WHAT IS BEING ASKED: Copy every line of the data below word for word, leaving out the pictures.

MATERIAL SHOWN:
.....

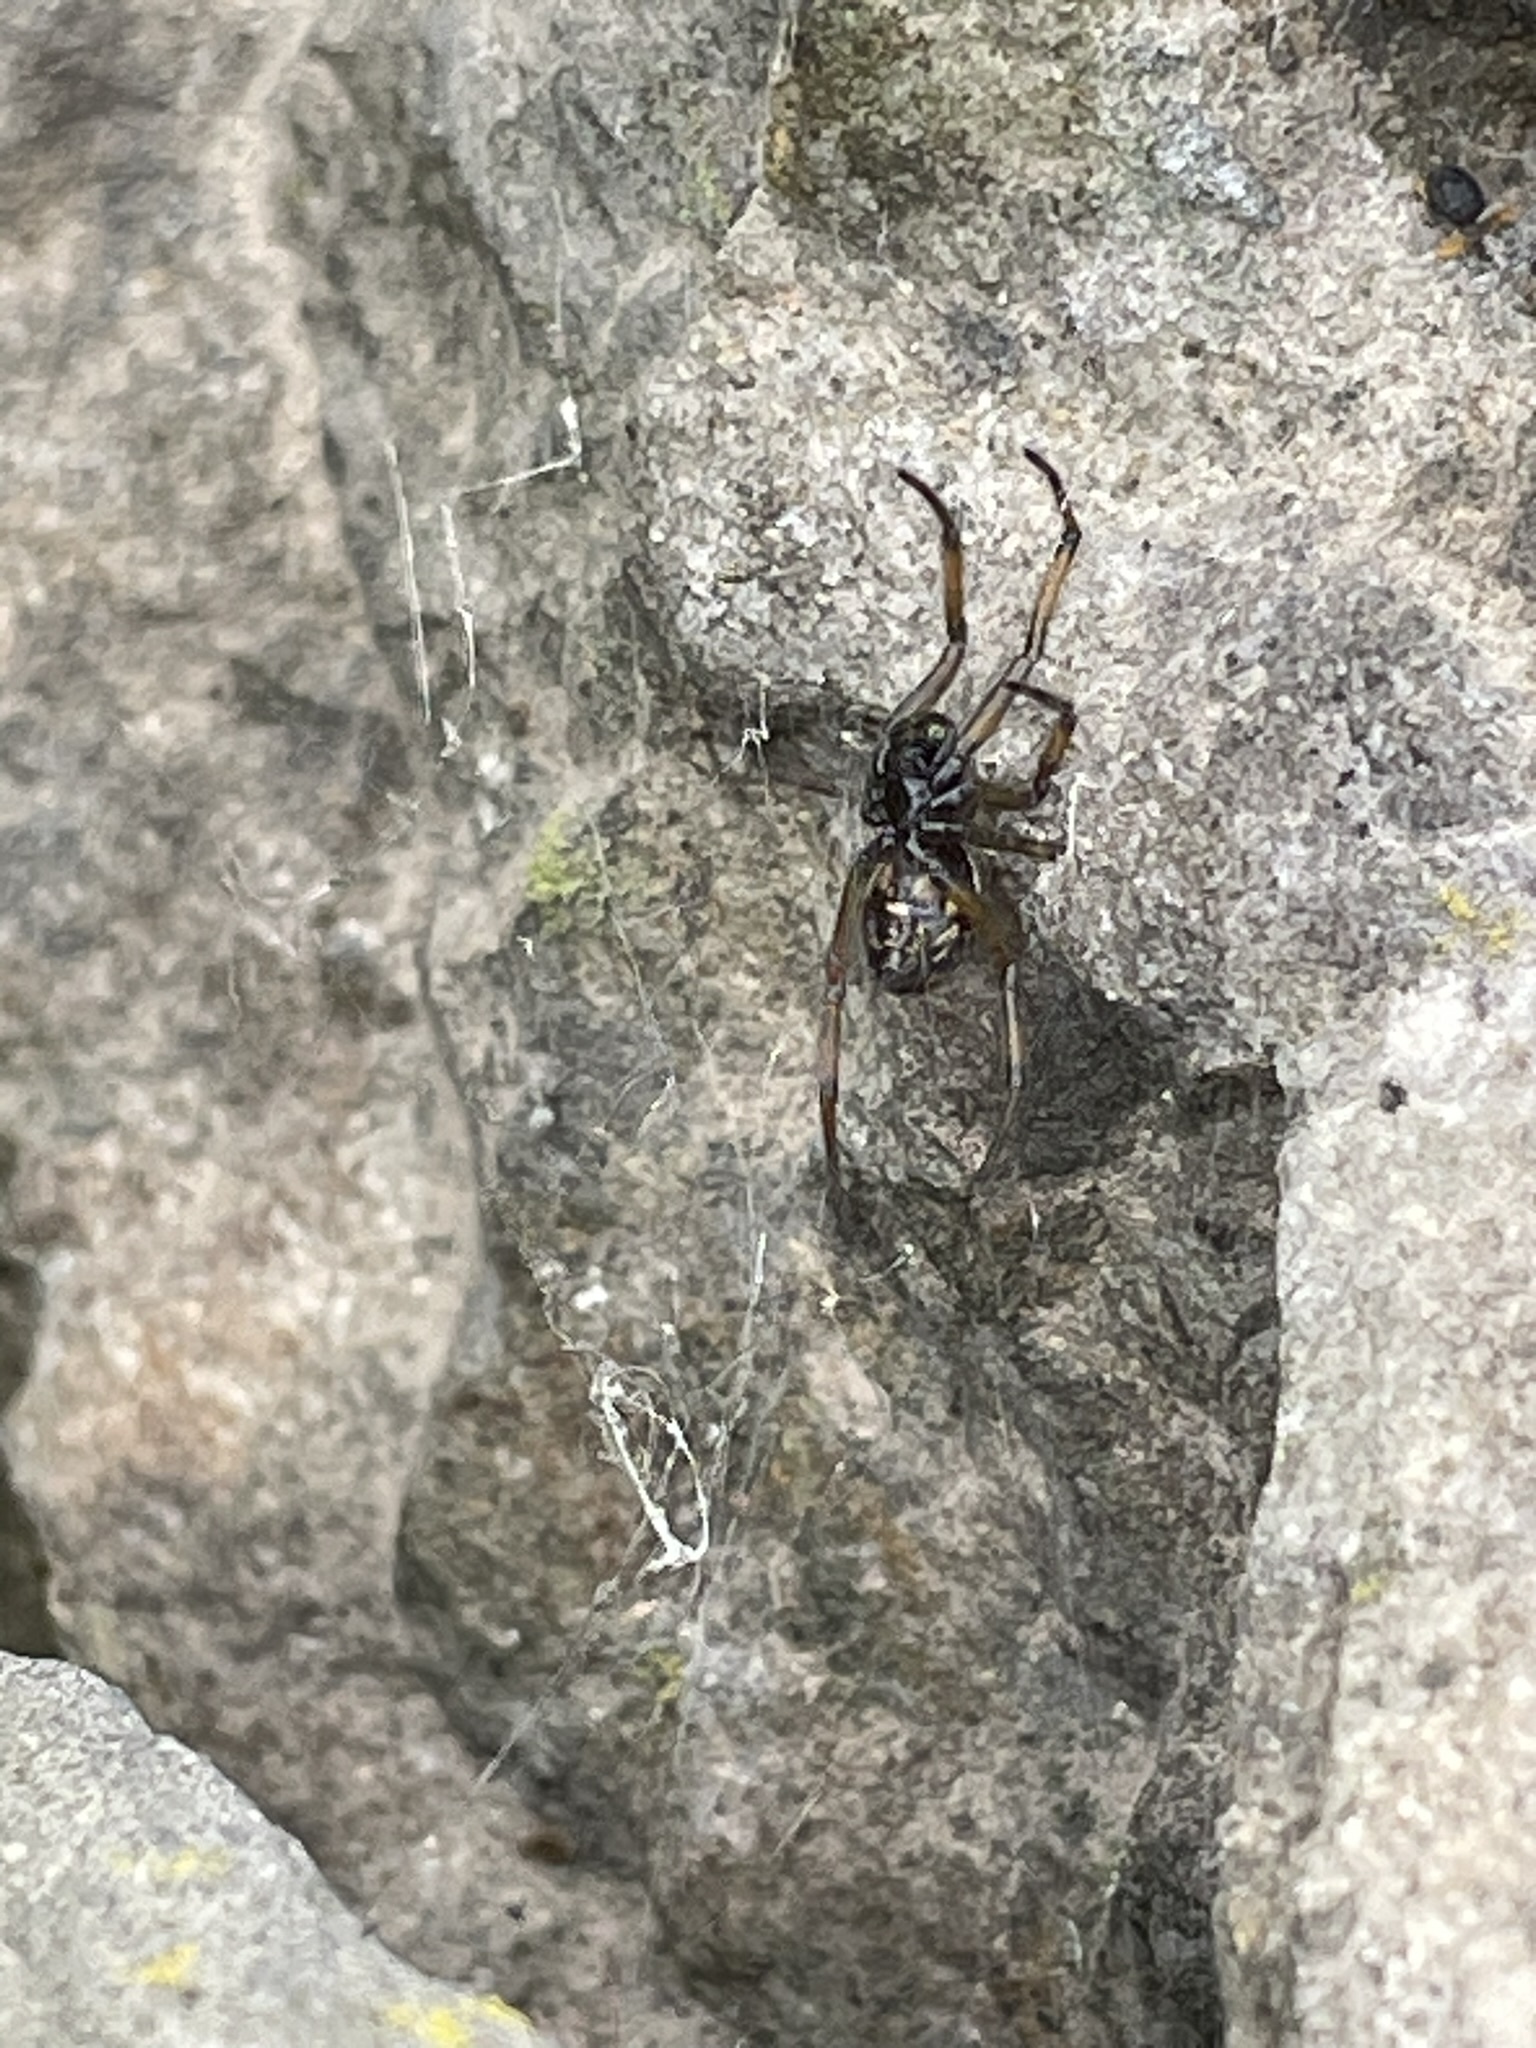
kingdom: Animalia
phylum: Arthropoda
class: Arachnida
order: Araneae
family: Theridiidae
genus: Steatoda
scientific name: Steatoda sabulosa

.....

ANSWER TO THE PROBLEM:
kingdom: Animalia
phylum: Arthropoda
class: Arachnida
order: Araneae
family: Theridiidae
genus: Steatoda
scientific name: Steatoda sabulosa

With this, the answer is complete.